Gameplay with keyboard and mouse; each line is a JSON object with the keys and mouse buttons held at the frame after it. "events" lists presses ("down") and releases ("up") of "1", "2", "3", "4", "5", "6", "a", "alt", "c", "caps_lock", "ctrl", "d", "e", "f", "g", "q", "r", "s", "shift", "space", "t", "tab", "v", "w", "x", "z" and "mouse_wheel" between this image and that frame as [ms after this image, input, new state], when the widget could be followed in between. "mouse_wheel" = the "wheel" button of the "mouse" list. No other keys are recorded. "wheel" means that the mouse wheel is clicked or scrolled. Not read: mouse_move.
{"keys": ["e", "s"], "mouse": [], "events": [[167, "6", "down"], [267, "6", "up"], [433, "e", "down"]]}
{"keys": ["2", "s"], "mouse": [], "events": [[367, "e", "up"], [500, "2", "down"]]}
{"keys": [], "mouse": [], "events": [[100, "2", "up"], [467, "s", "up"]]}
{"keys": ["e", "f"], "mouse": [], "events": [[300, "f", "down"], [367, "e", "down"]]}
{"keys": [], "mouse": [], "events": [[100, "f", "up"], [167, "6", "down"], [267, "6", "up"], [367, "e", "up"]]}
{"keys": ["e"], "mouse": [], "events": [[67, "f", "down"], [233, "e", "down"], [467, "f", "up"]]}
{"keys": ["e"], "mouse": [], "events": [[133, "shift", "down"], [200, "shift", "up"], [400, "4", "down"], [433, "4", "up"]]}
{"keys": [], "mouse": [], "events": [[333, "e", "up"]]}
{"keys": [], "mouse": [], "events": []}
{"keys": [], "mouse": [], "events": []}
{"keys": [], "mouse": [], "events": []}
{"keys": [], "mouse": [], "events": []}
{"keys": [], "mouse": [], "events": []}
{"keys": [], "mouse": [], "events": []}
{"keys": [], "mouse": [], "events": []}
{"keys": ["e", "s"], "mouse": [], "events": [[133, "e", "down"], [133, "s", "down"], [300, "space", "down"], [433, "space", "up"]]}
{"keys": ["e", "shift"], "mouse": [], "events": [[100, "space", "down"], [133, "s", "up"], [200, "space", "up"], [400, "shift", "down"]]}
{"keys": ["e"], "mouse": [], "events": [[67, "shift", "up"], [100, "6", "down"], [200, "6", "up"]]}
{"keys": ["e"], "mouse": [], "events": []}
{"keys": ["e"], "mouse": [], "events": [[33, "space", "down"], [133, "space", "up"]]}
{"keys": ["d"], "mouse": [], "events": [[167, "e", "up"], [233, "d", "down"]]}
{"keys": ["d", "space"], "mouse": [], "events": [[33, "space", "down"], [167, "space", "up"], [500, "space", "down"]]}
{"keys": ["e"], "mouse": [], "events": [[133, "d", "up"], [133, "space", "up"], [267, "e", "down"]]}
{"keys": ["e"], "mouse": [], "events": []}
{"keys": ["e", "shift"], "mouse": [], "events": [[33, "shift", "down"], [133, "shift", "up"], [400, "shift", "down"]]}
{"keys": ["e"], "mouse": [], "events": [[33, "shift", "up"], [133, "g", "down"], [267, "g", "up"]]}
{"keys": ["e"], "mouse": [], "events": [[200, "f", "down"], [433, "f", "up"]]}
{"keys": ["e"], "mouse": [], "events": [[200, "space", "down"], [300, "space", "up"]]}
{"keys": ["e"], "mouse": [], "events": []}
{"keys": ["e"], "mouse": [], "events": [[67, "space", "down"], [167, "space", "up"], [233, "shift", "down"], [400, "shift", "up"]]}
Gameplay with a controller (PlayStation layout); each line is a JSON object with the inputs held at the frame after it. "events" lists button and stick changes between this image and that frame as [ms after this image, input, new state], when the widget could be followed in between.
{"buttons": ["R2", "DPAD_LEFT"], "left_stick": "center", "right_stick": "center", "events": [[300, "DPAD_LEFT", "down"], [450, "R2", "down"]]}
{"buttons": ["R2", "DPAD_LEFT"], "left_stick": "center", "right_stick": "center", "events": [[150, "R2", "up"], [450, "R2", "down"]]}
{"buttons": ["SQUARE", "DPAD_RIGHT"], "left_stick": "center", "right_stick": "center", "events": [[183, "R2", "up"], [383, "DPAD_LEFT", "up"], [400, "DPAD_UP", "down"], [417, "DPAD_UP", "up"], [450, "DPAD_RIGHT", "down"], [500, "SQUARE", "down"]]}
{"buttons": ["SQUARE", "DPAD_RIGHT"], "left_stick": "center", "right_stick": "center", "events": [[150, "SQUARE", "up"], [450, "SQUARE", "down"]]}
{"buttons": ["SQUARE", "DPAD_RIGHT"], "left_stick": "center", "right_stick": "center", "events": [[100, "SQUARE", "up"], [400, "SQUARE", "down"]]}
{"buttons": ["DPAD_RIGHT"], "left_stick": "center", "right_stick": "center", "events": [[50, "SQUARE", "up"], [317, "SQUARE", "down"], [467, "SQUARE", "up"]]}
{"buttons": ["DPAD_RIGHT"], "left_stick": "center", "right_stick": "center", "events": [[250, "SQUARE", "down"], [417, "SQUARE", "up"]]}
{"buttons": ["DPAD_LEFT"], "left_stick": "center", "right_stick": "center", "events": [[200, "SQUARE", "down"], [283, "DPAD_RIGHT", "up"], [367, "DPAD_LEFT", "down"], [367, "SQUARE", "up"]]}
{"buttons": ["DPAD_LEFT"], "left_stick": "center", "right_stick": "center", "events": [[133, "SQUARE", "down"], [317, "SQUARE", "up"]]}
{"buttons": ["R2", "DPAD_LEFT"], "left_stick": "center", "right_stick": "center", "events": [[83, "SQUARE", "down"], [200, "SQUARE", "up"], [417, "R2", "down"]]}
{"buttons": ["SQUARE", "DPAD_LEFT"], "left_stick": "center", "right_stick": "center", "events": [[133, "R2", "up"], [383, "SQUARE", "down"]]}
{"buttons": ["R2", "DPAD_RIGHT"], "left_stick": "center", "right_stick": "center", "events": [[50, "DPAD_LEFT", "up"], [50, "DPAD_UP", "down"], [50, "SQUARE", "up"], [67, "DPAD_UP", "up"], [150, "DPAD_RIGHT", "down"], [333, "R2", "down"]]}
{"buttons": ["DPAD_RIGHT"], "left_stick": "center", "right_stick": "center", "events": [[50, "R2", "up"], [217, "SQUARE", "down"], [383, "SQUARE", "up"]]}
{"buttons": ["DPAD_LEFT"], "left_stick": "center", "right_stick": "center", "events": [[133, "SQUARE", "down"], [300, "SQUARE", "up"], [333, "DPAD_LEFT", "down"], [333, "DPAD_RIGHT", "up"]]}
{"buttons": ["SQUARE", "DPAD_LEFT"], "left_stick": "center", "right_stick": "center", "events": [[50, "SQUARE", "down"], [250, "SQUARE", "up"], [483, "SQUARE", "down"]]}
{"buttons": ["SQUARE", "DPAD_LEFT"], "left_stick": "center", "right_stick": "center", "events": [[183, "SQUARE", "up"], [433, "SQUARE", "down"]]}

- - -

Show, from the records above, every line that includes "widget".

Gameplay with keyboard and mouse; each line is a JSON object with the keys and mouse buttons held at the frame after it. "events" lists presses ("down") and releases ("up") of "1", "2", "3", "4", "5", "6", "a", "alt", "c", "caps_lock", "ctrl", "d", "e", "f", "g", "q", "r", "s", "shift", "space", "t", "tab", "v", "w", "x", "z" and "mouse_wheel" between this image and that frame as [ms after this image, input, new state], when the widget could be followed in between. "mouse_wheel" = the "wheel" button of the "mouse" list. No other keys are recorded. "wheel" means that the mouse wheel is clicked or scrolled. Not read: mouse_move.
Gameplay with a controller (PlayStation layout); each line is a JSON object with the inputs held at the frame after it. "events" lists button and stick changes between this image and that frame as [ms after this image, input, new state], when the widget could be followed in between.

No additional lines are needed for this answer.